[Page segmentation data]
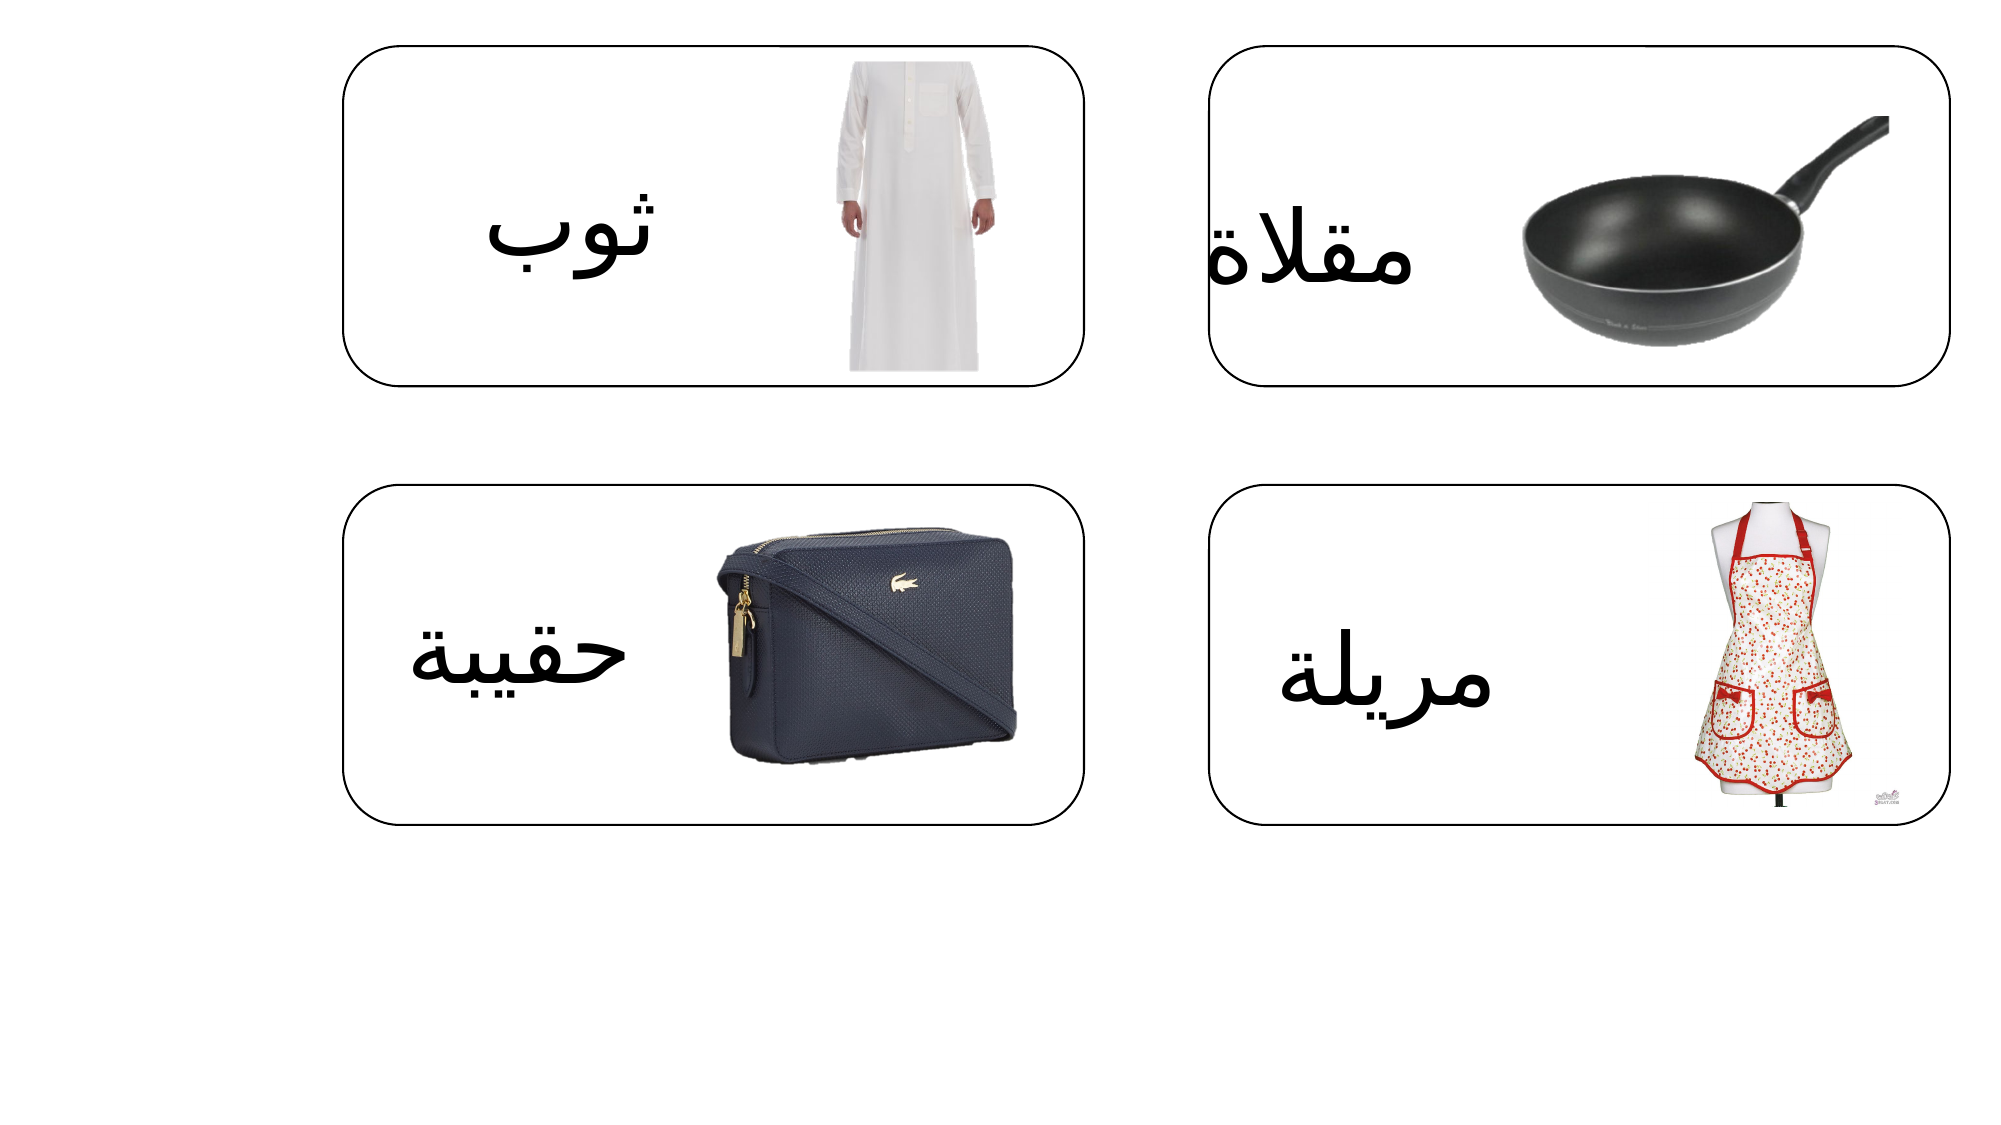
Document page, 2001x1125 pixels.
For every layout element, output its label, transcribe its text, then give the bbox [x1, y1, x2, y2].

text_box مقلاة [1109, 174, 1434, 310]
text_box [1207, 45, 1951, 388]
text_box [342, 483, 1086, 826]
text_box [1207, 483, 1951, 826]
text_box ثوب [62, 148, 672, 283]
picture [1513, 116, 1902, 356]
text_box [342, 45, 722, 388]
picture [678, 507, 1054, 780]
picture [1648, 502, 1902, 808]
text_box مريلة [1054, 598, 1514, 733]
picture [722, 23, 1109, 410]
text_box حقيبة [38, 575, 648, 711]
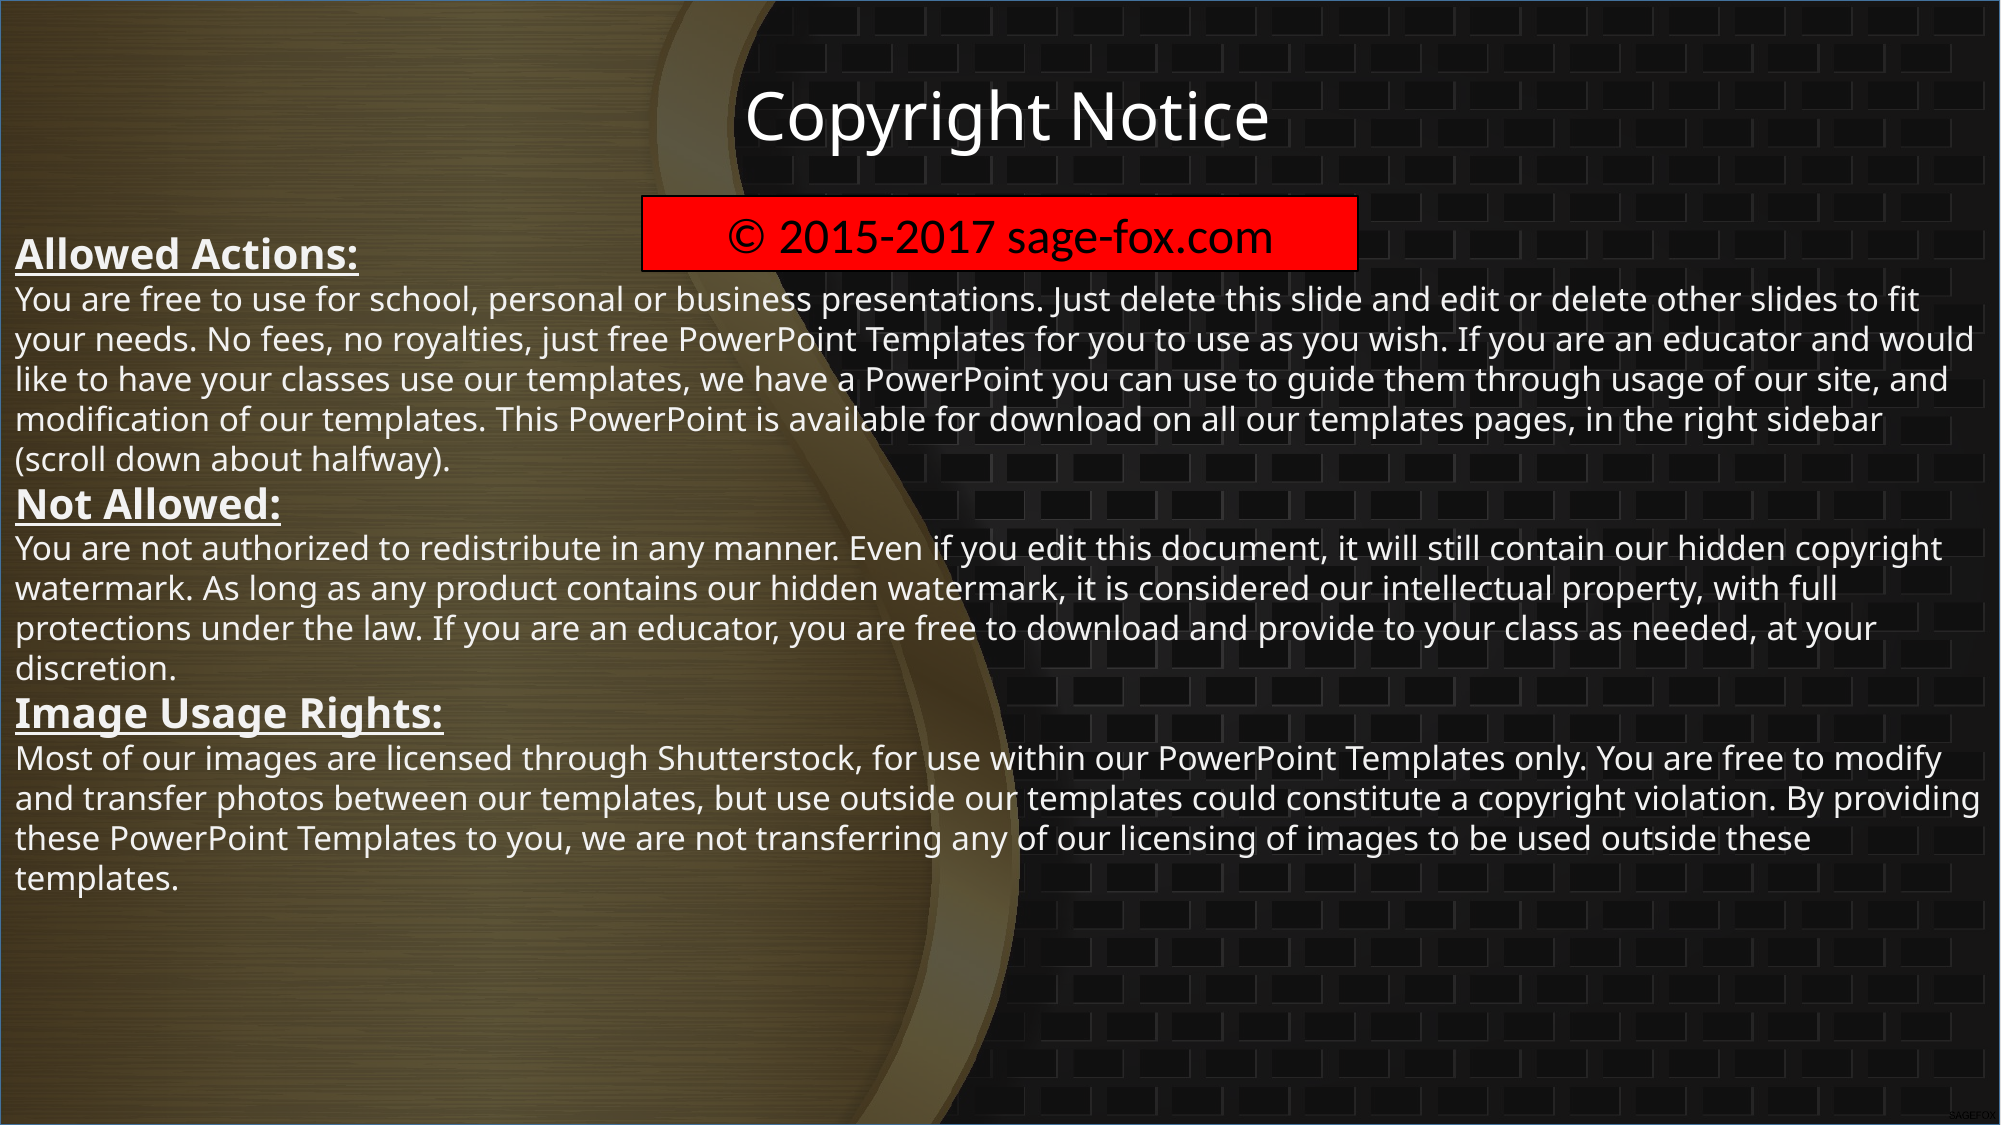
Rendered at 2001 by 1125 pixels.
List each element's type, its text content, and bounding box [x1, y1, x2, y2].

title Copyright Notice [493, 60, 1524, 178]
text_box Allowed Actions: You are free to use for school, personal or business presentations. Just delete this slide and edit or delete other slides to fit your needs. No fees, no royalties, just free PowerPoint Templates for you to use as you wish. If you are an educator and would like to have your classes use our templates, we have a PowerPoint you can use to guide them through usage of our site, and modification of our templates. This PowerPoint is available for download on all our templates pages, in the right sidebar (scroll down about halfway). Not Allowed: You are not authorized to redistribute in any manner. Even if you edit this document, it will still contain our hidden copyright watermark. As long as any product contains our hidden watermark, it is considered our intellectual property, with full protections under the law. If you are an educator, you are free to download and provide to your class as needed, at your discretion. Image Usage Rights: Most of our images are licensed through Shutterstock, for use within our PowerPoint Templates only. You are free to modify and transfer photos between our templates, but use outside our templates could constitute a copyright violation. By providing these PowerPoint Templates to you, we are not transferring any of our licensing of images to be used outside these templates. [0, 0, 2000, 1125]
text_box © 2015-2017 sage-fox.com [641, 196, 1358, 272]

▶ To do: Every entry above should be written out again verbatim, with no pictures included.

▶ Answer:
Document page, 2001x1125 pixels.
For every layout element, output its label, transcribe its text, then give the bbox [x1, y1, x2, y2].

text_box مقلاة [1109, 174, 1434, 310]
text_box [1207, 45, 1951, 388]
text_box [342, 483, 1086, 826]
text_box [1207, 483, 1951, 826]
text_box ثوب [62, 148, 672, 283]
picture [1513, 116, 1902, 356]
text_box [342, 45, 722, 388]
picture [678, 507, 1054, 780]
picture [1648, 502, 1902, 808]
text_box مريلة [1054, 598, 1514, 733]
picture [722, 23, 1109, 410]
text_box حقيبة [38, 575, 648, 711]
Rendered at 2001 by 1125 pixels.
List each element's type, its text content, and bounding box [x1, y1, x2, y2].

title Copyright Notice [493, 60, 1524, 178]
text_box Allowed Actions: You are free to use for school, personal or business presentations. Just delete this slide and edit or delete other slides to fit your needs. No fees, no royalties, just free PowerPoint Templates for you to use as you wish. If you are an educator and would like to have your classes use our templates, we have a PowerPoint you can use to guide them through usage of our site, and modification of our templates. This PowerPoint is available for download on all our templates pages, in the right sidebar (scroll down about halfway). Not Allowed: You are not authorized to redistribute in any manner. Even if you edit this document, it will still contain our hidden copyright watermark. As long as any product contains our hidden watermark, it is considered our intellectual property, with full protections under the law. If you are an educator, you are free to download and provide to your class as needed, at your discretion. Image Usage Rights: Most of our images are licensed through Shutterstock, for use within our PowerPoint Templates only. You are free to modify and transfer photos between our templates, but use outside our templates could constitute a copyright violation. By providing these PowerPoint Templates to you, we are not transferring any of our licensing of images to be used outside these templates. [0, 0, 2000, 1125]
text_box © 2015-2017 sage-fox.com [641, 196, 1358, 272]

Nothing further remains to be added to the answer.